If invoked by /preregister, return the methods paragraph + MDE row for the preregistration's power section. If standalone, print the save paths and remind the user the MDE is a design commitment to record before data collection.

Exit behavior

• Computation succeeds: exit 0; print the MDE / N / power result, the save paths, and (for simulation mode) the size-check value next to power.
• Under-identified design (only one of {effect, N, power} supplied) or ambiguous SD source: halt in Phase 0 with a single specific question — never guess the SD or the ICC.
• Simulation size check fails (empirical size far from nominal under the null DGP): report power as UNRELIABLE and surface the size value; the estimator/DGP must be fixed before the power number is trustworthy.

Flags

• --mode <mde|n|power> — What to solve for: minimum detectable effect, required N, or achieved power.
• --design <rct|cluster|multiarm|sim> — Design family — two-arm RCT, clustered/ICC, multi-arm with corrections, or simulation-based for non-standard designs.
• --input <spec> — Path to an /interview-me spec or preregistration draft to read design parameters from.

Cross-references

• .claude/skills/preregister/SKILL.md — invokes this skill to fill the power/MDE section of an aea-rct (and OSF) preregistration; this skill returns the methods paragraph.
• .claude/skills/simulation-study/SKILL.md — the Monte Carlo harness Phase 2 reuses (seeded DGP, estimator grid, % rejecting H0).
• .claude/rules/simulation-conventions.md — the simulation contract (truth from DGP, MCSE, size-under-the-null) that Phase 2 must honor.
• .claude/skills/data-analysis/SKILL.md · .claude/skills/stata-replication/SKILL.md — where the realised analysis (and its actual estimator/SE) lives; the power calc should use the same estimator.
• .claude/rules/confidential-data.md — when baseline mean/SD/ICC are taken from restricted-access data, disclosure-avoidance limits apply; cite published or pilot moments rather than embedding raw confidential statistics in the (externally-uploaded) preregistration.

What this skill does NOT do

• Post-hoc / observed power. It refuses to compute "the power we had to detect our estimate" from a realised result — that is a deterministic function of the p-value and tells you nothing.

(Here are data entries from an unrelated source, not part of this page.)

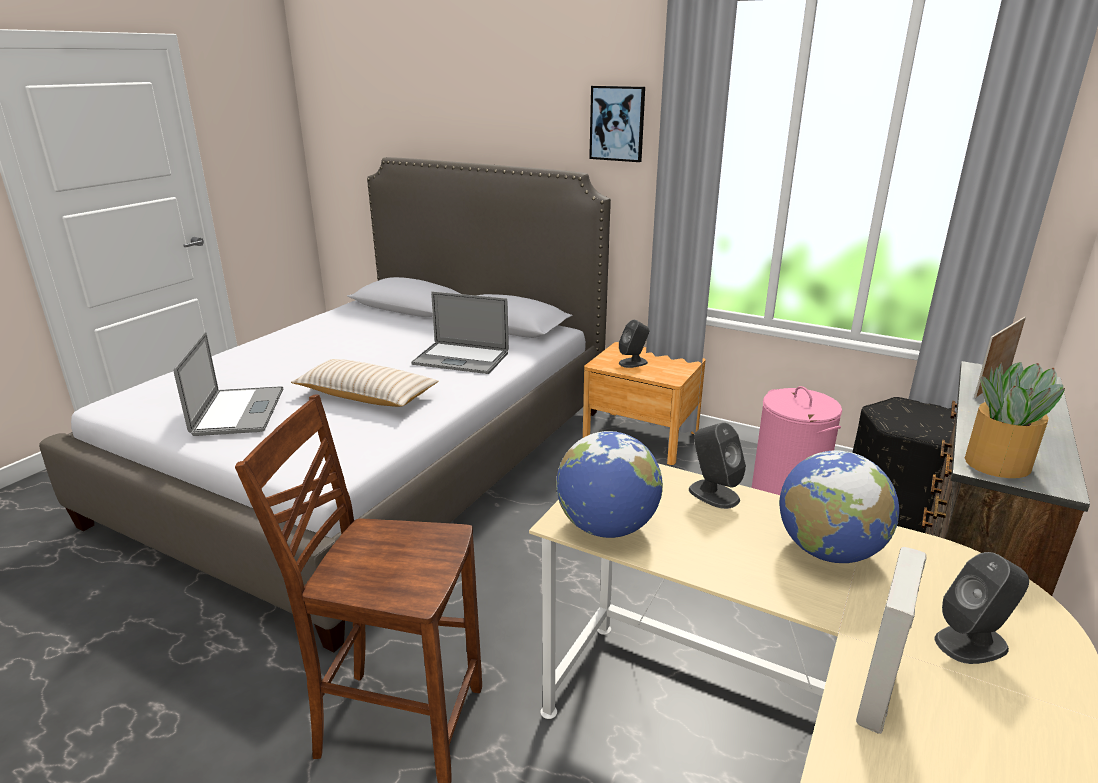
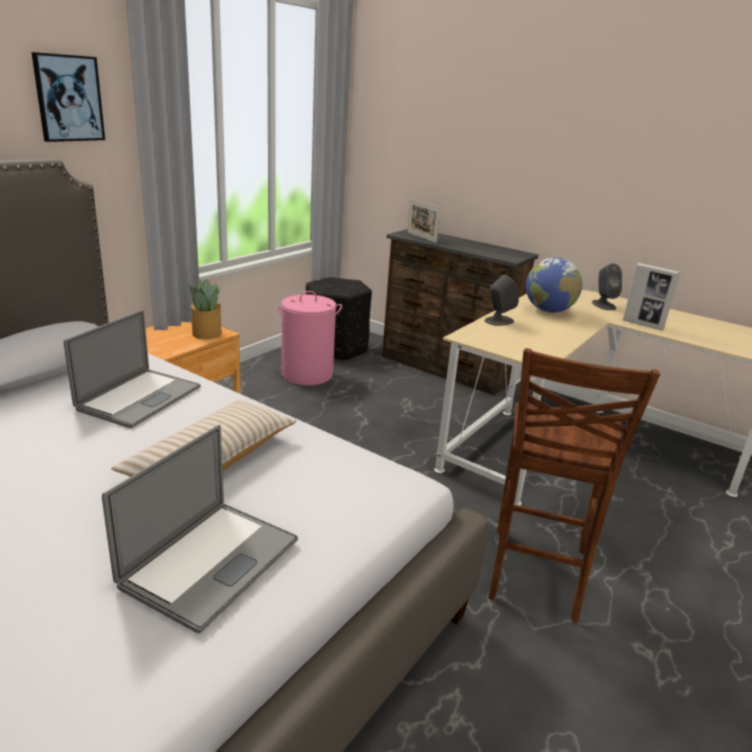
camera: 85 degrees left, 0 degrees up
(239, 411) = (211, 562): laptop -> laptop turned 120 degrees clockwise
(607, 527) = (541, 349): globe -> none
(633, 362) = (173, 340): grey speaker -> none
(996, 463) = (507, 256): potted plant -> potted plant (206, 333)

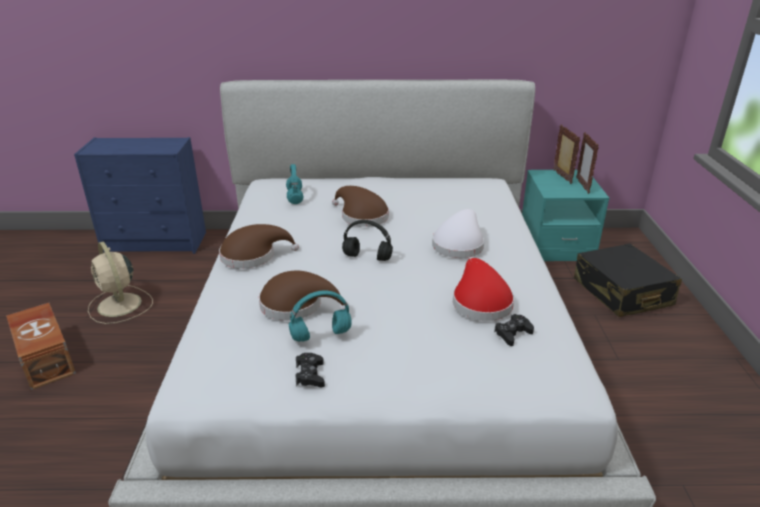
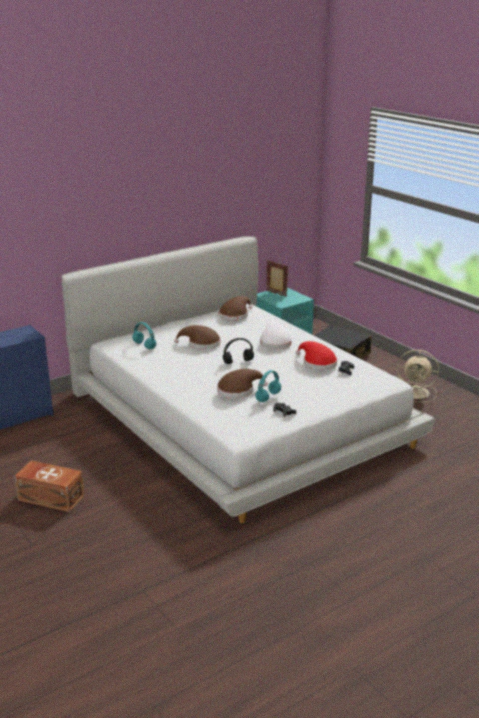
camera: 35 degrees left, 5 degrees down
(120, 306) = (51, 458): beige fan -> beige fan (416, 392)
(252, 255) = (174, 380): brown hat -> brown hat (235, 315)
(582, 186) = (293, 296): picture frame -> none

Power is ex-ante only.
• Pick your effect size for you. The MDE is your design commitment; the skill computes consequences of an assumed effect (from theory, a pilot, or a meta-analysis), it does not invent a plausible one.
• Submit to a registry. Like /preregister, it writes a document; the user uploads it.
• Replace /simulation-study. Phase 2 borrows the harness for a single power question; a full bias/RMSE/coverage study is /simulation-study's job.